The decision came after advocate-general Yves Bot advised the ECJ the US had carried out "indiscriminate surveillance" incompatible with EU fundamental rights.

Stewart Room, partner at PricewaterhouseCoopers Legal, said the decision proved citizens had the power “to cause radical and fundamental change in the European data protection legal framework.”

Room warned that the 5,000 businesses believed to take advantage of Safe Harbour will now have to revisit their procedures for transferring personal data. There are other mechanisms available to legally transfer data, such as contractual agreements between parties promising strong safeguards and approved by the European Commission. But challenges to those are now “highly foreseeable”, according to Room. “Businesses will need to be aware of the risk of group litigation and compensation claims.

“The best way for businesses to insulate themselves from additional legal challenges is by carrying out thorough, independent assessments of the quality and robustness of their operational protections for personal data both inside and outside of Europe.”

Executive Director of the Open Rights Group, Jim Killock, said Safe Harbour was "not worth the paper it's written on" and a new agreement to protect EU citizens from mass surveillance by the NSA was required.
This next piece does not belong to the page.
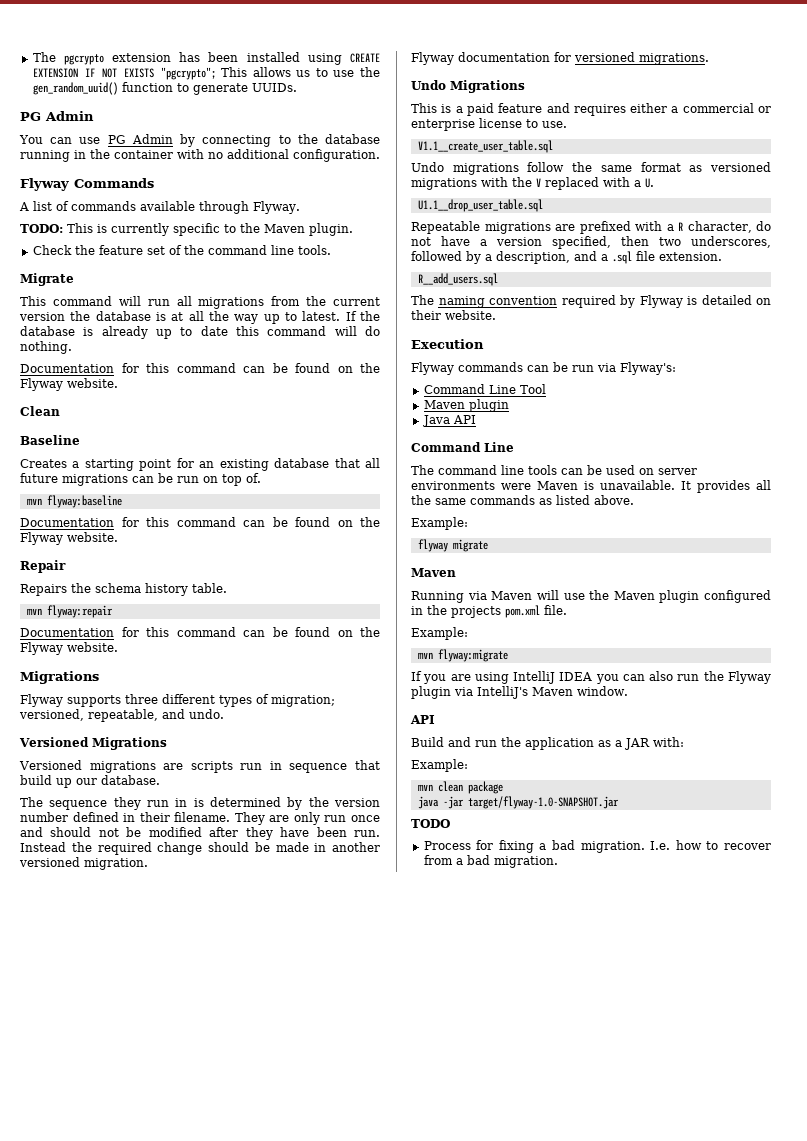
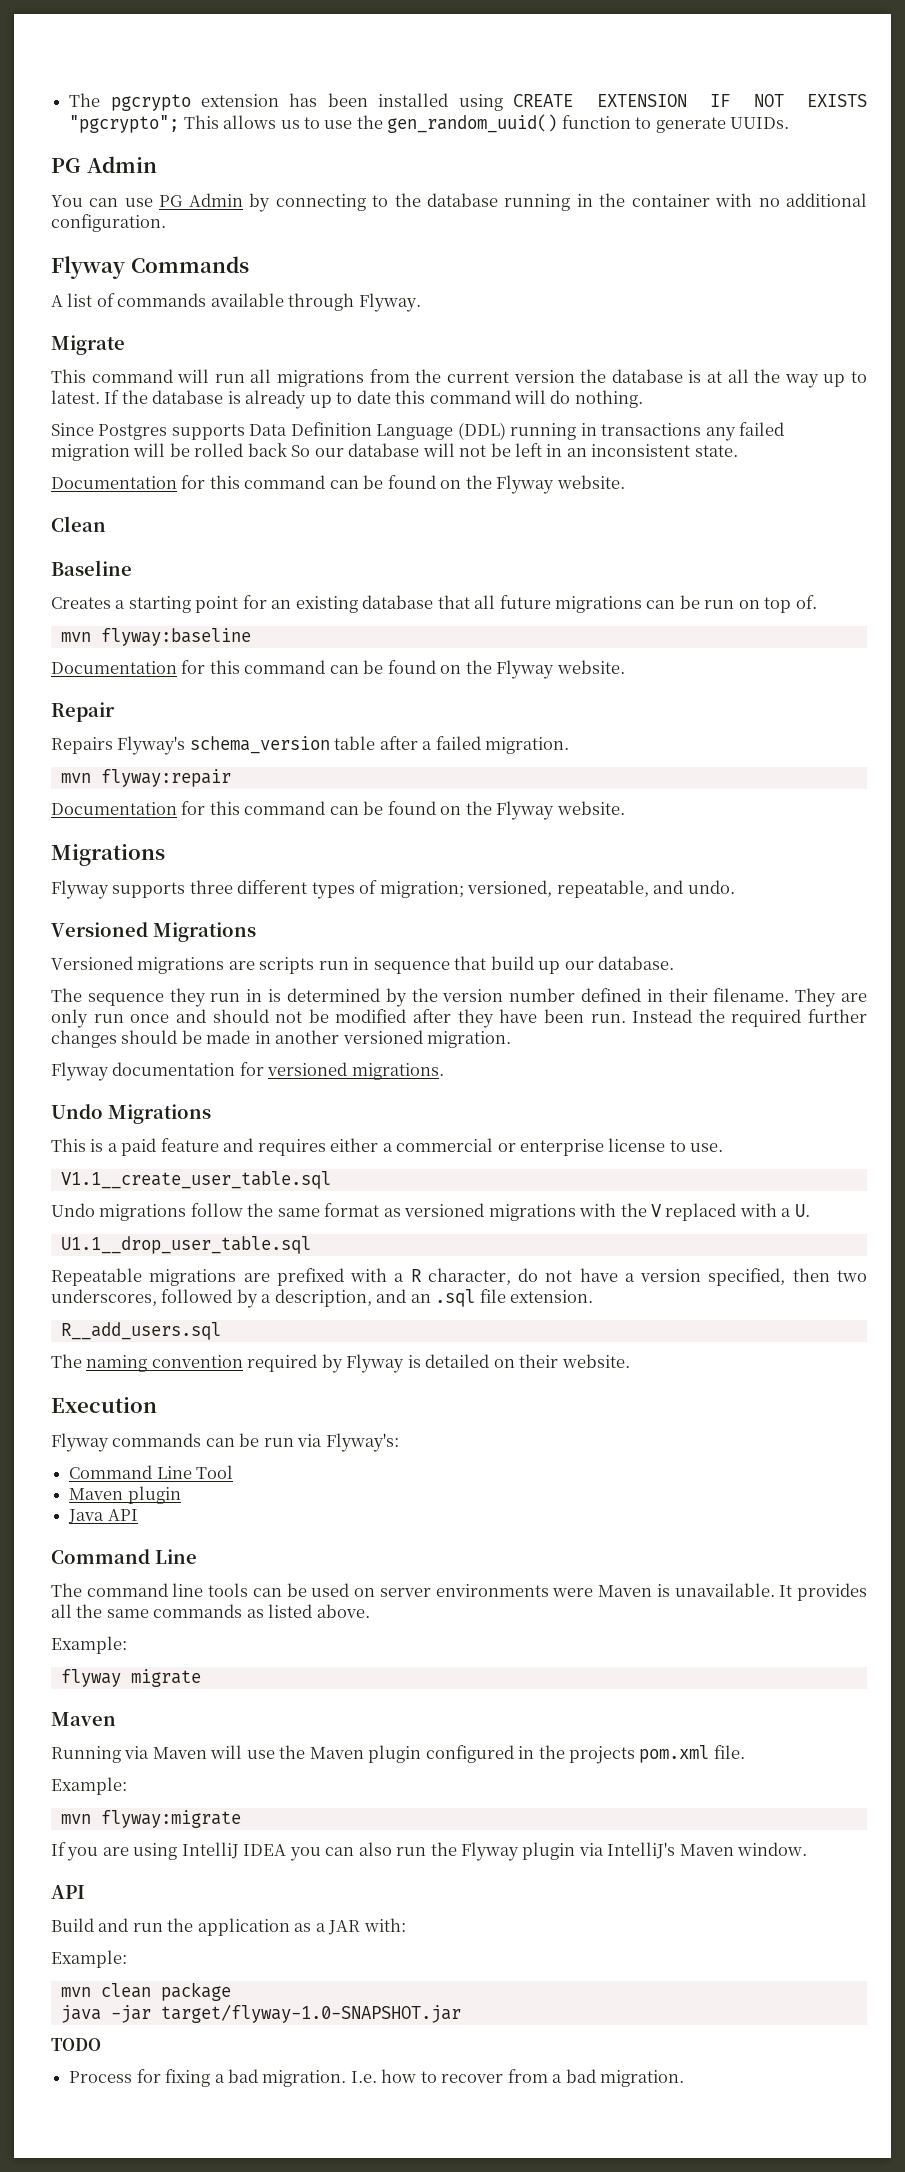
[20,223,353,236] [32,245,331,255] // TODO: This is currently specific to the Maven plugin. // Check the feature set of the command line tools. -> (421, 302) none
(72, 347) none -> [51,422,785,441] [51,443,738,461] // Since Postgres supports Data Definition Language (DDL) running in transactions any failed migration will be rolled back So our database will not be left in an inconsistent state.
[71,583,227,596] the schema history table. -> [117,736,570,755] Flyway's schema_version table after a failed migration.
[157,842,203,855] change -> [808,1009,867,1023] [51,1030,117,1048] further changes
[601,254,608,261] a -> [410,1294,431,1303] an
More sceptical parties believe the invalidation of Safe Harbour may cut Europe adrift, leading to an exodus of businesses who rely on the framework to operate effectively. The Computer & Communications Industry Association said "a suspension of Safe Harbor will negatively impact Europe’s economy, hurt small and medium-sized enterprises, and the consumers who use their services, the most". It urged the EU and US to devise a new and appropriate Safe Harbour agreement.

A Facebook spokesperson said the case was not about Facebook but just "one of the mechanisms that European law provides to enable essential transatlantic data flows". "Facebook, like many thousands of European companies, relies on a number of the methods prescribed by EU law to legally transfer data to the US from Europe, aside from Safe Harbor," the spokesperson added.

"It is imperative that EU and US governments ensure that they continue to provide reliable methods for lawful data transfers and resolve any issues relating to national security."

Google, another one of many who may now have to re-organise how it stores and analyses personal data, had also been contacted but had not responded at the time of publication.